Passage given:
□ □ □

I once worked with an organization that conducted CAB meetings twice a week from a large conference room. There were a number of attendees in the room, as well as a number of attendees that joined via conference call. The change manager diligently read aloud the title of each RfC on the agenda, followed by asking “any concerns?” Rarely, if ever, were there any “concerns” and the request was “rubberstamped.” Even more concerning, nearly everyone in the conference room was doing something else – checking email, texting, talking with their neighbor. I can only imagine what was happening on the other end of the conference call. What value did the CAB meeting provide? (By the way, this organization had a high change failure rate. Go figure.)
Want to know the reason why your CAB doesn’t work? Poor process design and a lack of management support.
Want to fix that?
Here’s how:
- Define a change authorization model
- Right-size your RfCs
Introducing the Change Authorization Model
Does your current change management process define the authorization model? What? You’ve not heard of the authorization model? Go have a look – it’s discussed in the ITIL® Service Transition book on page 78. (I will wait.)
The authorization model defines who authorizes or approves what type of changes. The level at which change is authorized “rests where accountability for accepting risk and remediation exists.”[1]
Change management should not be a ‘throw it over the wall to IT and wait for something to happen (and complain when it doesn’t)’ scenario. Implementing a change is a business decision – and identifying and enabling the right people to make good decisions is critical. The change authorization model is a way to ensure that the right people can make good decisions.
Defining the change authority requires a formal definition of RfC evaluation criteria. Criteria such as cost, resource requirements, risk, scope, cost of delay, and other factors should be identified and defined as part of the criteria. Again, this is not a decision for IT alone – this is a business decision, so business colleagues must be involved in defining evaluation criteria.
Once the change authorization model is defined, everyone in the organization can understand not only how an RfC will be evaluated, but also who will be providing authorization. When an RfC meets the defined evaluation criteria for a specified level, then those individuals identified as being accountable for that level attend the CAB meeting that reviews that RfC. Defining the change authority also resolves a long-standing question for many change managers – ‘what business colleagues should be involved?’ The change authority helps answer that question.

□ □ □

To-do list:
- 1) Please reproduce the stretch from "Want to know" through "(I will wait.)" in the passage on change advisory boards above.
- 2) Resume the passage on change advisory boards above, carrying it forward from its final sentence.

Supplied material:
□ □ □

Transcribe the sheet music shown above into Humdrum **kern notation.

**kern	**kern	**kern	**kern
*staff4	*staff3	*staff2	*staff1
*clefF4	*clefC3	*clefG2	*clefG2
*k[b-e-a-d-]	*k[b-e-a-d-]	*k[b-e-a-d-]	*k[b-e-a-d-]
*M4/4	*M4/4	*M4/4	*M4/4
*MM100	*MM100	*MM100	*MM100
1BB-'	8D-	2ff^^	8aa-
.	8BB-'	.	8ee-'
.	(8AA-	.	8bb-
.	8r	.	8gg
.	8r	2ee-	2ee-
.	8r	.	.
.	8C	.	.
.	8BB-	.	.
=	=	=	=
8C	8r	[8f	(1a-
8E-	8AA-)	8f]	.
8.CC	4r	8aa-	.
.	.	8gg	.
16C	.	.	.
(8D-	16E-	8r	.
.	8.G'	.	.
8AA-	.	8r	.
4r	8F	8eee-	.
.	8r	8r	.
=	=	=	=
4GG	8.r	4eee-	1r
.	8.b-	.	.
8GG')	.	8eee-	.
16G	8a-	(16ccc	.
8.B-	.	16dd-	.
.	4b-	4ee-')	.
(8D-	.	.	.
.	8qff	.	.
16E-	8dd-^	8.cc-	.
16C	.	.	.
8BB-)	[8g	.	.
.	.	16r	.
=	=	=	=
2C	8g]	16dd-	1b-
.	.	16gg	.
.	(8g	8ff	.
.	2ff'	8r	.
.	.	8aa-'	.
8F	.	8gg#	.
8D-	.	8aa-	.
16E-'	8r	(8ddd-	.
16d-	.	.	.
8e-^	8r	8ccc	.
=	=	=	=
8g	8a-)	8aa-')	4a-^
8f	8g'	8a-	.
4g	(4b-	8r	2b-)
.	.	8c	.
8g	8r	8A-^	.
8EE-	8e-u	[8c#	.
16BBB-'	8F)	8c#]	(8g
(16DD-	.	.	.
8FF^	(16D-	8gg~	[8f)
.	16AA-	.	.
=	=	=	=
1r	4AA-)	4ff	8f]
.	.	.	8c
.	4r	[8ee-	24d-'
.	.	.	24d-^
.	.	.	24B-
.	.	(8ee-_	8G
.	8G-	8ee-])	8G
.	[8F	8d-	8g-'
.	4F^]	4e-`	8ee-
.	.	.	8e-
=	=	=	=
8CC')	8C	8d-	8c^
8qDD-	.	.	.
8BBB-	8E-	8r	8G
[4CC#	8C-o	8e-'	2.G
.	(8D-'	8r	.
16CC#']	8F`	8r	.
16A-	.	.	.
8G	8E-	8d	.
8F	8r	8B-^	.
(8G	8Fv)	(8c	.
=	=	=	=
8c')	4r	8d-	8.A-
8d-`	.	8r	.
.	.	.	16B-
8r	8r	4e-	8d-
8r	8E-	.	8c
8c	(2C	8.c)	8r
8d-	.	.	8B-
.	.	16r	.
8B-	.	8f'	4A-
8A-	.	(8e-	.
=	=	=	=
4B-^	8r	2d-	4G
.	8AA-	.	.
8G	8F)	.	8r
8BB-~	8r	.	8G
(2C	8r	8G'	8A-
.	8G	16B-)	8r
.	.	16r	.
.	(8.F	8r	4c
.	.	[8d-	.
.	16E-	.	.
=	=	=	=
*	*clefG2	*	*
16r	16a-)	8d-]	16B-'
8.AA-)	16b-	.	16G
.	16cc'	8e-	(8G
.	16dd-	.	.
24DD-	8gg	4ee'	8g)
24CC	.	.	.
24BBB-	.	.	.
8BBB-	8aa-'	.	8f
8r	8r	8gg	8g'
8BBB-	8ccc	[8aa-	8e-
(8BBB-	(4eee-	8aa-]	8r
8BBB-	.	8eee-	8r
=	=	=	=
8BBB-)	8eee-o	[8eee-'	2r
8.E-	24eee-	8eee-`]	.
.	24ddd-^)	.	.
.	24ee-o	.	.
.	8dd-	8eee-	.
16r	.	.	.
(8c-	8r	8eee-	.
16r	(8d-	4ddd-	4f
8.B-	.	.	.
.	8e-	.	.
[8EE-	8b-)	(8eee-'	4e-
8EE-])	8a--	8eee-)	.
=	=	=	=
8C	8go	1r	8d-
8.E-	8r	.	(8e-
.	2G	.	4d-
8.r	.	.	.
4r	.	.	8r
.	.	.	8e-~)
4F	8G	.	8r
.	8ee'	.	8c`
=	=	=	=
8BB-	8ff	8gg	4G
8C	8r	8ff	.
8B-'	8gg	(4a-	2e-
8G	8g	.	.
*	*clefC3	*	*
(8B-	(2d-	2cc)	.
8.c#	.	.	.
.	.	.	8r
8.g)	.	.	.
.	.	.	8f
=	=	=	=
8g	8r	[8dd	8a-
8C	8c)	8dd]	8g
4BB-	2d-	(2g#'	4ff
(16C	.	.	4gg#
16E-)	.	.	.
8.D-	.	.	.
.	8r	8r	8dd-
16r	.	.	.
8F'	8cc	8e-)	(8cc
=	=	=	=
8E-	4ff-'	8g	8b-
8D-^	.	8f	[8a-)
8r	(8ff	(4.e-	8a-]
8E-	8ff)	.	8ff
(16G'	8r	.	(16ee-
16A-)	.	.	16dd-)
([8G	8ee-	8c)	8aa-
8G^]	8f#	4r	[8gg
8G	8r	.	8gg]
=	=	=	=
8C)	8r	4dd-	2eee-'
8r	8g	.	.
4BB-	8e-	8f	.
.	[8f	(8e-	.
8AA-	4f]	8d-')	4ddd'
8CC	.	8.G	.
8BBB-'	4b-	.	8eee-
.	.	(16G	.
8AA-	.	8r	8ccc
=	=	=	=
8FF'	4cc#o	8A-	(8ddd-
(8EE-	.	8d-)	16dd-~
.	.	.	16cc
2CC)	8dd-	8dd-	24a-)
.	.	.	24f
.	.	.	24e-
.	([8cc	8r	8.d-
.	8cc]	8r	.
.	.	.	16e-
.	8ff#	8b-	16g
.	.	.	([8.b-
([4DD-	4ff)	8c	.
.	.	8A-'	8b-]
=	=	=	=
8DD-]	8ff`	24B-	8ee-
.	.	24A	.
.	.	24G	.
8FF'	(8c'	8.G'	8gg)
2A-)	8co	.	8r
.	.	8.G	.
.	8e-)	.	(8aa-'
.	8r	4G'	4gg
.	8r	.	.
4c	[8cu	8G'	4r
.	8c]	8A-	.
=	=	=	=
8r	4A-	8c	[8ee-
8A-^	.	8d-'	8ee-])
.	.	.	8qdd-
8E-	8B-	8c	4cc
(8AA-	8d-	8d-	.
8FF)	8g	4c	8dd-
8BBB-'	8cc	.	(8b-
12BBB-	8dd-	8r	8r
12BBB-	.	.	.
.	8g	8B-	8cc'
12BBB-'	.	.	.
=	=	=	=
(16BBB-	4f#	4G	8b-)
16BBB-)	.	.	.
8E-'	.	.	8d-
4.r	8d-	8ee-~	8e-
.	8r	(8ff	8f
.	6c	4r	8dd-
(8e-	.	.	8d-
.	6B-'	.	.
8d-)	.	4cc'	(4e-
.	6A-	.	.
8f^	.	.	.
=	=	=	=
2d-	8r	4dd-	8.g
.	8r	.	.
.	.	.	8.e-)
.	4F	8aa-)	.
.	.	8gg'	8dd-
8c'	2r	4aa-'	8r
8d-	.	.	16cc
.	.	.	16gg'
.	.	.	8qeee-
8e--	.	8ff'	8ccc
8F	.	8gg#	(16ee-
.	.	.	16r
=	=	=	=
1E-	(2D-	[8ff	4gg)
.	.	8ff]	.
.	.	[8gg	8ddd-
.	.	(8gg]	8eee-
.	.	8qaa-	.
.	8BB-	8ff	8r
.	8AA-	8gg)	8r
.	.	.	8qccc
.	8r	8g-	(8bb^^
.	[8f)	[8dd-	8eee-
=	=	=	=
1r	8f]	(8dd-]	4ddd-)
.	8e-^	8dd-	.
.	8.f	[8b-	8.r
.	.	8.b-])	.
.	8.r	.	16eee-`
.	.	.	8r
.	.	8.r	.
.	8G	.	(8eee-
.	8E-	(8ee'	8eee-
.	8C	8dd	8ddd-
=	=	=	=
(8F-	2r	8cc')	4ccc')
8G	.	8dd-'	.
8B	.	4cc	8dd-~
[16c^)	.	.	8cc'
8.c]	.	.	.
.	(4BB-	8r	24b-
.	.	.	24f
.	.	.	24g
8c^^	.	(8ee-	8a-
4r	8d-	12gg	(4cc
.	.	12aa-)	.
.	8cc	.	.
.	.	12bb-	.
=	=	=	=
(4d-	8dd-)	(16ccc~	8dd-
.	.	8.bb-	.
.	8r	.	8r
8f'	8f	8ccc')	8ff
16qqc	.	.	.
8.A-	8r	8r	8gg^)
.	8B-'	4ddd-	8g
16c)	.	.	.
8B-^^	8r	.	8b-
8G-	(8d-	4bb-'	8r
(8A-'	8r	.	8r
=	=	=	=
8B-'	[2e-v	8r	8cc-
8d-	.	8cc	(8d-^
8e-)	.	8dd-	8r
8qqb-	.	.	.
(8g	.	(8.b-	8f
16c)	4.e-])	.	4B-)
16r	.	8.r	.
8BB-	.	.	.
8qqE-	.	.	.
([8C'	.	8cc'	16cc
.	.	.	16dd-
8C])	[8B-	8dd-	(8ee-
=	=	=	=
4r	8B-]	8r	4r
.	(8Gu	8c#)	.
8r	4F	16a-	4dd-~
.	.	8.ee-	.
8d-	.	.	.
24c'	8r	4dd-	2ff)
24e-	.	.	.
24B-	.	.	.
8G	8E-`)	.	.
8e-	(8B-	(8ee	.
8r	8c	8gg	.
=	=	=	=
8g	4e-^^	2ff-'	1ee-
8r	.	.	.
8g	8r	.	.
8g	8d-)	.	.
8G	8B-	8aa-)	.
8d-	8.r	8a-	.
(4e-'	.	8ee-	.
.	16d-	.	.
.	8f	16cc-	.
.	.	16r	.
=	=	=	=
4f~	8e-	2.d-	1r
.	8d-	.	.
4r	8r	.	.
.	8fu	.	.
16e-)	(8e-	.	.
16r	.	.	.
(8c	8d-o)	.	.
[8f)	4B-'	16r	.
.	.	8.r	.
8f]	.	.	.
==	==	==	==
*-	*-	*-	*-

□ □ □

Outputs by task:
- 1)
Want to know the reason why your CAB doesn’t work? Poor process design and a lack of management support.
Want to fix that?
Here’s how:
- Define a change authorization model
- Right-size your RfCs
Introducing the Change Authorization Model
Does your current change management process define the authorization model? What? You’ve not heard of the authorization model? Go have a look – it’s discussed in the ITIL® Service Transition book on page 78. (I will wait.)

- 2)
Right-Size Your RfCs
So, how do you stop sending every flipping RfC to the CAB?
Simple. Stop sending every RfC to the CAB. Start sending only the right RfCs to the CAB.
I’ve long thought that the overarching goals for change management are to move the authority for change implementation as close as possible to those doing the work, while at the same time, maintain an appropriate degree of governance of changes.
By limiting the scope of an RfC to the minimally viable unit of work improves the manageability of the RfC – it becomes easier to design, build, test, and implement a change – because there is less to do. Because there is less to do, limiting the scope of the RfC also reduces the amount of risk associated with change.
If the scope is smaller and risk is minimal (and you’ve defined the change authorization model appropriately), the RfC will meet the defined evaluation criteria for a lower level of the change authority – ideally, those that are doing the work.
Stop Sending All RfCs to the CAB
Designing and implementing the two improvements I just explained to your change management process not only improves the responsiveness of the process, but it also helps position a CAB for success.
Here are a few other things to do to further improve your change management process and get the best value of a CAB:
- Define change models. Many changes are routine and are implemented frequently. Defining and using change models not only ensures execution consistency, but it’s a first step toward change automation.
- Leverage pair programming. This is a fantastic DevOps concept that drives higher quality code, resulting in higher success in implementing changes.
- Define the service portfolio. A service portfolio provides information regarding services and current investments and commitments in IT that can be used as input to change authorization decisions.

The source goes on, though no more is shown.